X-ray of Adolf Hitler’s Skull
After an assassination attempt in 1944 perforated Hitler’s eardrum, doctors in September of that year took this X-ray, hoping to diagnose the cause of the Führer’s lingering headaches. The X-ray has become one of the most popular items in the Hoover Institution archives. “Students just love it,” says assistant archivist Carol Leadenham.
Treatment Data from San Francisco’s First Family Planning Clinic
Adelaide Brown graduated from Cooper Medical College (a forerunner of Stanford Medical School) in 1892 and spent decades working as a physician in the Bay Area. In 1929, she opened a family planning clinic in San Francisco, and began providing advice and care for poor women seeking birth-control options. Brown’s work was not only groundbreaking—it was one of the first clinics of its kind in the United States—it also was brave advocacy. At the time, dispensing information about contraception was considered illegal because of a federal obscenity law. Her papers are held at the Stanford Medical History Center.
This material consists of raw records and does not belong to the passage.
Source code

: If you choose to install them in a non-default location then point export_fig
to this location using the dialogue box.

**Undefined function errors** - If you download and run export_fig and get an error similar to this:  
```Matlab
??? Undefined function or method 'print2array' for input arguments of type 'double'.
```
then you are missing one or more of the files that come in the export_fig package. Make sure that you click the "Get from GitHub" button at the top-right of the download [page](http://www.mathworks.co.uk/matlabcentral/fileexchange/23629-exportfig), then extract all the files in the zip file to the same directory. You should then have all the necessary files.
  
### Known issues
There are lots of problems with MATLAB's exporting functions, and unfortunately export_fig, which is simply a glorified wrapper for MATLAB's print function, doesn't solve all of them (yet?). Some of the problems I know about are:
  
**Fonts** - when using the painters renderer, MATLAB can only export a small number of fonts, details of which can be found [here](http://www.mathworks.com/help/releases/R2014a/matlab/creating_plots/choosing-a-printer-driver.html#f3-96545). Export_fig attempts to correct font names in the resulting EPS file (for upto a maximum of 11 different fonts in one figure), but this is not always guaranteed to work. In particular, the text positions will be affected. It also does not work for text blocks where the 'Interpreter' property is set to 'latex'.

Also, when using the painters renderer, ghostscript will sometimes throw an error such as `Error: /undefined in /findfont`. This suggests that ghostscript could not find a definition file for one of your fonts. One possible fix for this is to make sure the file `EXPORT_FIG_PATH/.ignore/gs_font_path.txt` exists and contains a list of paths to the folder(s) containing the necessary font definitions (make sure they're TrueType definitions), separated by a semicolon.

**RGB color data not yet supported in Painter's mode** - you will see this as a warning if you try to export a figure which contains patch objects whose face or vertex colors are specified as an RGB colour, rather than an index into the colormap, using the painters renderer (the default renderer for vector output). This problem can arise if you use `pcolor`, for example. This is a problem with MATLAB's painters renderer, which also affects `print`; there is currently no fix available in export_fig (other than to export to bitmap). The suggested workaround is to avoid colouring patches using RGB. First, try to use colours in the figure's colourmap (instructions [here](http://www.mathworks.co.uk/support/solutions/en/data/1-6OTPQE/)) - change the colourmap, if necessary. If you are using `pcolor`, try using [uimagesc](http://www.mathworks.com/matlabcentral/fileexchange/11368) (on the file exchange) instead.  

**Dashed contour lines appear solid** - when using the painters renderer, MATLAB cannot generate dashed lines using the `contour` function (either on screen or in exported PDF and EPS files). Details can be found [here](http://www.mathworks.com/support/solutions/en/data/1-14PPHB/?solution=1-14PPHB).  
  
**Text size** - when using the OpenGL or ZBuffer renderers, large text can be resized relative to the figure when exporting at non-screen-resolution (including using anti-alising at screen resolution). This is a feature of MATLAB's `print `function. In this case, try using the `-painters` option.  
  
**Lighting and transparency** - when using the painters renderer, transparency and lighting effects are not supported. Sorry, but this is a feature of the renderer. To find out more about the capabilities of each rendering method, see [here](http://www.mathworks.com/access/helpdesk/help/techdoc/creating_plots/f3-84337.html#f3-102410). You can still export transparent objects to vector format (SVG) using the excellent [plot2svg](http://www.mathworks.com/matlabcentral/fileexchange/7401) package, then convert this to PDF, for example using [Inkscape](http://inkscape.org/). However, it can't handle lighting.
Handwritten note describing an enterprising young man
In June of 1976, Mike Rose, owner of an advertising agency in Los Altos, got a phone call from a 21-year-old entrepreneur asking whether Rose’s firm could help produce a user’s manual for a computer that the young man’s fledgling company had developed. Rose thought the whole thing sounded sketchy. “This joker is going to be calling you,” he scribbled in a note to his business partner; “. . . they build kits—operate out of a garage. Sounds flakey.” The “joker” was Steve Jobs. The note, which Rose donated in 1998, is part of the Silicon Valley Archives housed at Stanford.